* [WHAT IS NEEDED]: Print the data verbatim, starting at the line containing "What is the sum of all values?" and ending at the line containing "Count the number of categories in the chart.", with both of those lines included. Omit the pictures from your answer.

* [DATA SHOWN]:
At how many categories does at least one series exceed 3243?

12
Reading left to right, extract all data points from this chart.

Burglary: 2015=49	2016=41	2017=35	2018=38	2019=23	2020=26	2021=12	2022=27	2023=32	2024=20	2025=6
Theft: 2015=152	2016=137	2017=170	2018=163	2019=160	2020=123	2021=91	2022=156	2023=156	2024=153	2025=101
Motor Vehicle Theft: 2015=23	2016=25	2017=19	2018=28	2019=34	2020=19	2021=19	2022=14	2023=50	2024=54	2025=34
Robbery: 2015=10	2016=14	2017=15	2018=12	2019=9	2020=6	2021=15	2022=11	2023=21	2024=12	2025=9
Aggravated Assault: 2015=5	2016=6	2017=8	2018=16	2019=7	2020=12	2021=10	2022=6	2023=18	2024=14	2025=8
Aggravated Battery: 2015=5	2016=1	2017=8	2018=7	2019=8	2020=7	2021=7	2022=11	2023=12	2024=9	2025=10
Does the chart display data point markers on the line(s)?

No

* * *

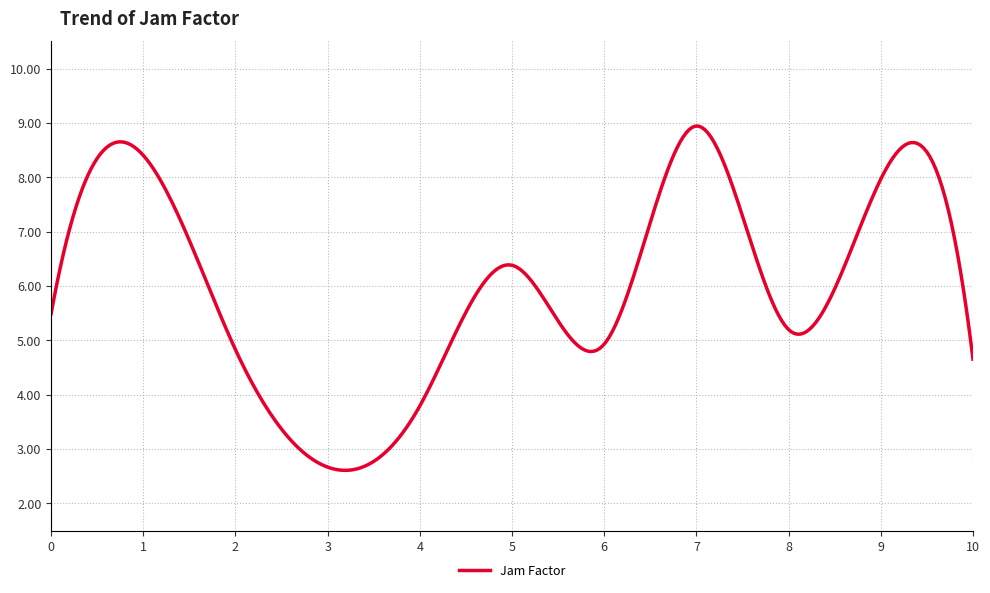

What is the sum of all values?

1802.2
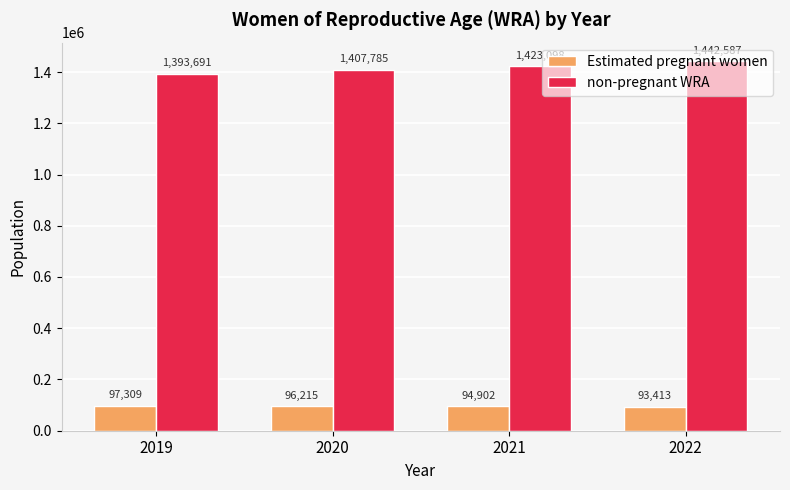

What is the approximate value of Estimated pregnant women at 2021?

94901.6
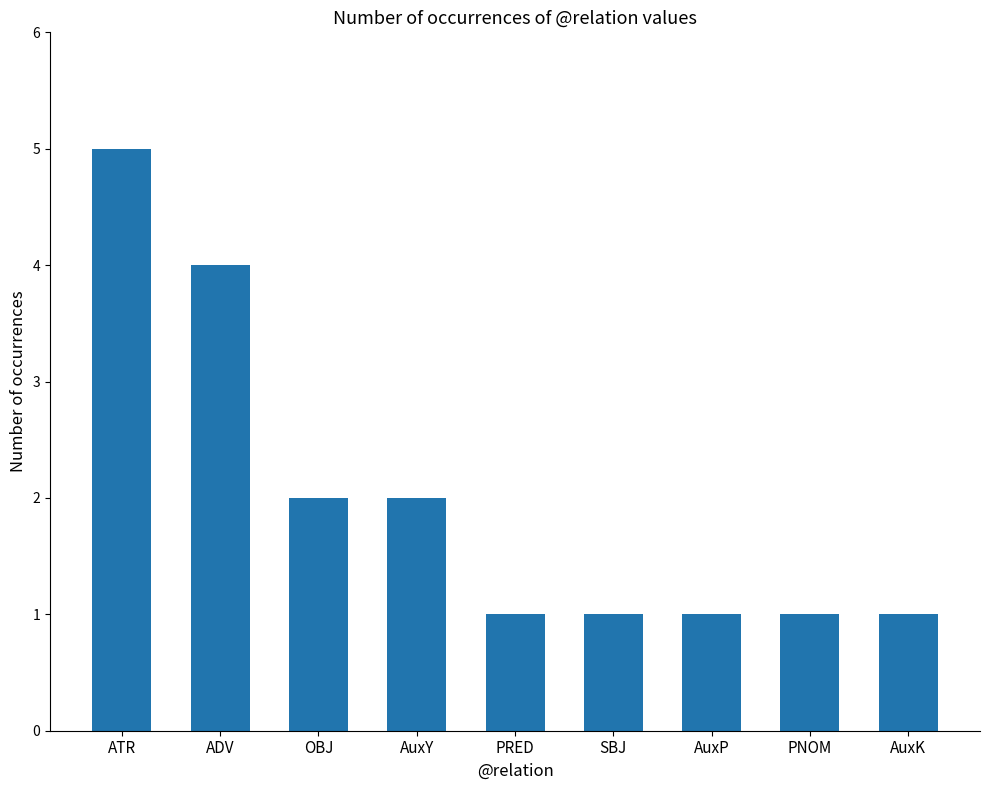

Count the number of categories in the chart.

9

--

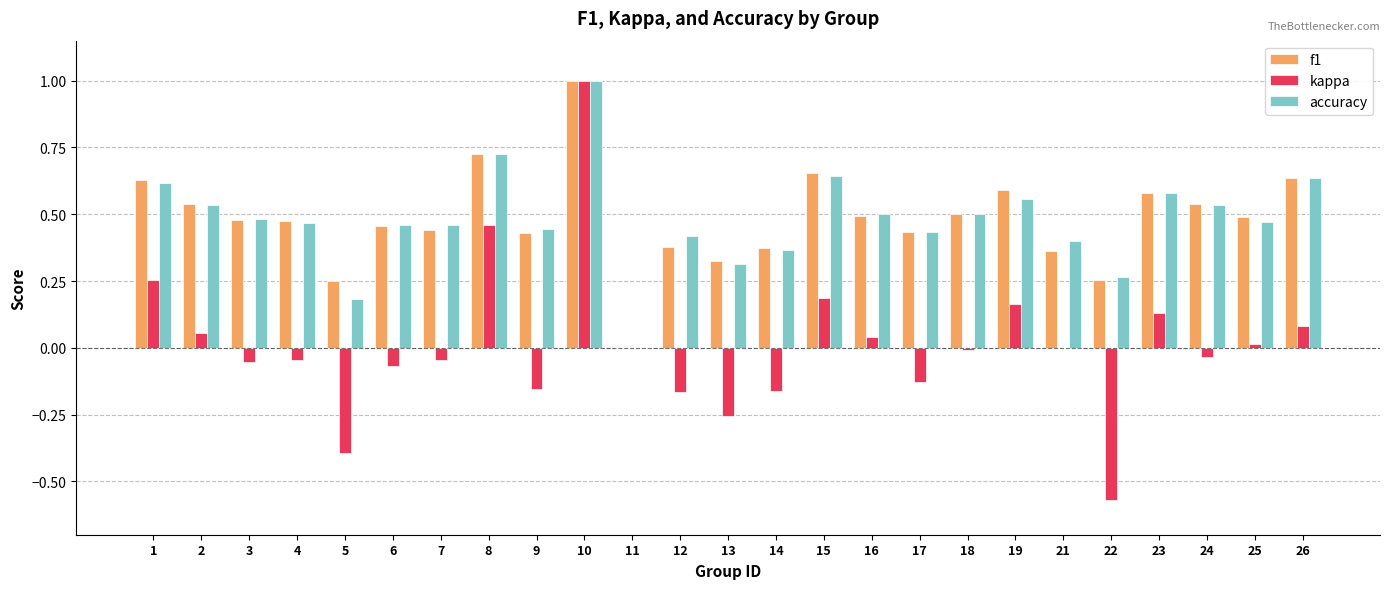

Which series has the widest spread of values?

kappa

* [RESULT OF THIS EXERCISE]:
What is the sum of all values?

1802.2

What is the approximate value of Estimated pregnant women at 2021?

94901.6

Count the number of categories in the chart.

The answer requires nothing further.